Get the Most from Your Protocol

  • Take your protocol daily as directed.
  • Do not add other supplements on your own. If you want to add a supplement, please bring it to your next appointment so Dore can assess your response to it. Or contact her.
  • If you experience symptoms or discomfort, please contact Dore without delay.
  • If you become ill, catch a cold or flu, or have signs of infection, please contact Dore. You may be advised to stop the protocol for several days until you recover.
  • It is important to stop your protocol for at least 48 hours before your follow-up appointment so that you can be accurately assessed.
  • Make changes to take better care of your health at home. 

Take Care of Your Health at Home

  • Drink pure water. Reverse osmosis is still the best.
  • Eat a diet of whole organic foods. Set aside time and make your own meals.
  • Be active and exercise often. Walking, yoga, and Qi gong are all low impact.
  • Find an activity that makes you feel peaceful and do it every day.
  • Connect with nature. Set aside time every day to observe nature’s cycles throughout the seasons. Watch the sunrise or sunset, tend a garden, or watch wildlife.
  • Make your home environment healthy.
    – Use natural cleaning products.
    – Be aware of off-gassing from purchased products like bed linens and carpets.
    – Store food in glass containers instead of plastic.
  • Use natural hygiene and skin-care products.
  • Since microwaves alter the nutritional quality of food, do not microwave food.
  • Avoid genetically modified foods because they can create side effects and digestive upsets. For more information, go to www.responsibletechnology.org.

Guidelines for a Healthy Diet

  • Drink 6 to 8 cups of pure filtered water per day. Put a cup of water beside your bed and drink it slowly when you wake up in the morning.
  • Eat a whole foods diet (foods in their natural state with nothing added or taken away).
  • Choose local organic foods when available or organically raised food. Support local farms.
  • Use healthy fats when you cook. Use extra virgin olive oil and organic butter for low to medium heat and use organic coconut or grapeseed oil for higher heat.
  • Eat small portions (4 to 6 ounces) of quality organic proteins like chicken, turkey, or lamb.
  • Choose sustainable and wild-caught seafood.

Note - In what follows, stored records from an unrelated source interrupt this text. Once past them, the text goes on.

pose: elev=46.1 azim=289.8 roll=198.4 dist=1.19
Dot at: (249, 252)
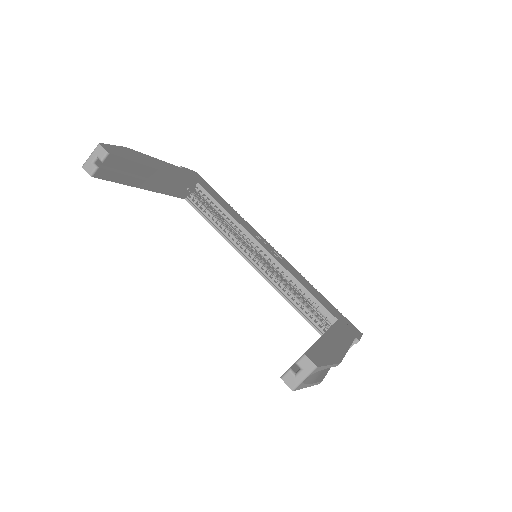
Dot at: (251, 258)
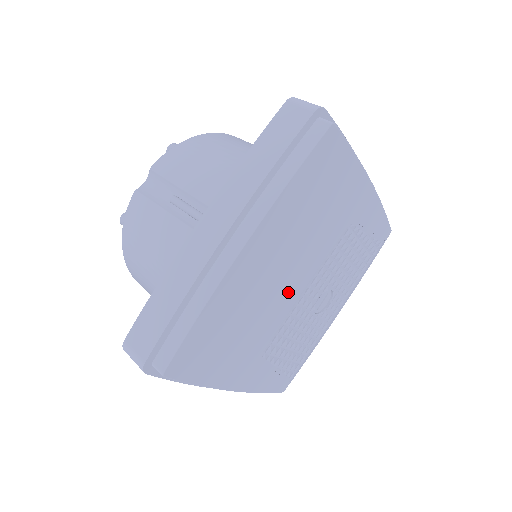
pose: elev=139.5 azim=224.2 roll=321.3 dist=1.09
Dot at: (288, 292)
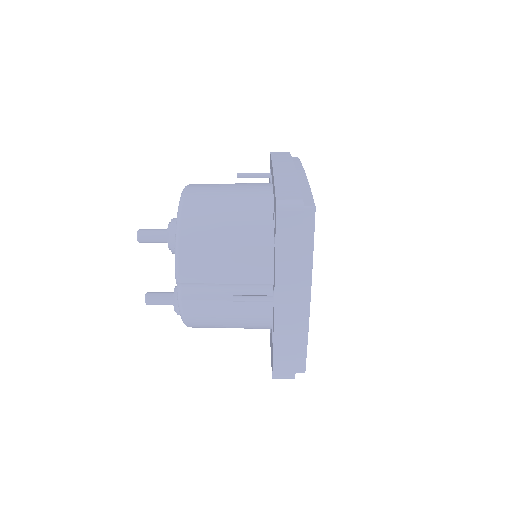
Dot at: occluded
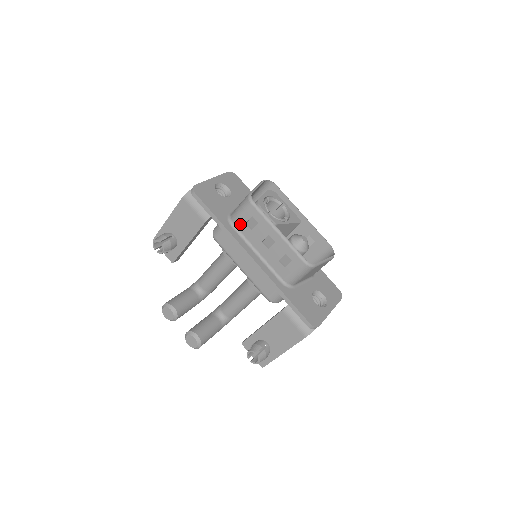
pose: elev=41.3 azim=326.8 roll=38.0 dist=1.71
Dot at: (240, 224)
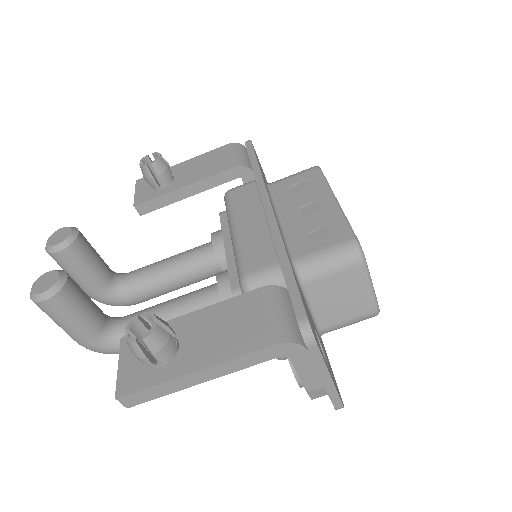
Dot at: (280, 186)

Check www.seachoice.org for details.
  • To help meals digest more easily, do not combine proteins with starchy vegetables.
  • Eat fresh organic fruits and vegetables every day.
  • Always wash fruits and vegetables first.
  • Eat small amounts of organic nuts and seeds, preferably non-salted or non-roasted.
  • Add more flavour to food with herbs, spices, and fresh lemon juice.
  • Avoid processed, refined, deep-fried, and fast foods.
    – Do not use canola, peanut, cottonseed, or corn oils.
    – Avoid refined sugars and white foods such as rice, pasta, and flour.

Guidelines for Healthy Cooking

  • Use non-reactive cookware like stainless steel and cast iron. Avoid aluminum cookware.
  • Avoid microwaving foods due to emission of radiation and alteration of the molecular structure of food.
  • Healthy cooking methods include stir-frying with minimal fat, baking, and steaming.
  • For superior flavour, season food as you cook (not at the end of the cooking process).
  • Use good quality sea salt and fresh ground pepper. Check your spices and dried herbs because they have a limited shelf life in terms of flavour and potency. Store in airtight containers away from light.
  • Use good quality extra virgin olive oil, organic if available. It should smell fresh, fruity and peppery, not stale or musty. Mustiness is a sign it has turned rancid. Cooking with rancid oil promotes the growth of free radicals in the body and can cause cellular damage.
  • Pay attention to food combining in your meals.
    – To promote more efficient digestion and elimination, do not combine starchy carbohydrates with protein (for example, avoid meat and potatoes).
    – Pair non-starchy vegetables with protein. It is acceptable to combine starchy carbohydrates like potatoes and squash with non-starchy vegetables.
    – Eat fruits away from other foods.
    – For the evening meal, promote better sleep and easier digestion by eating more carbohydrates and less protein.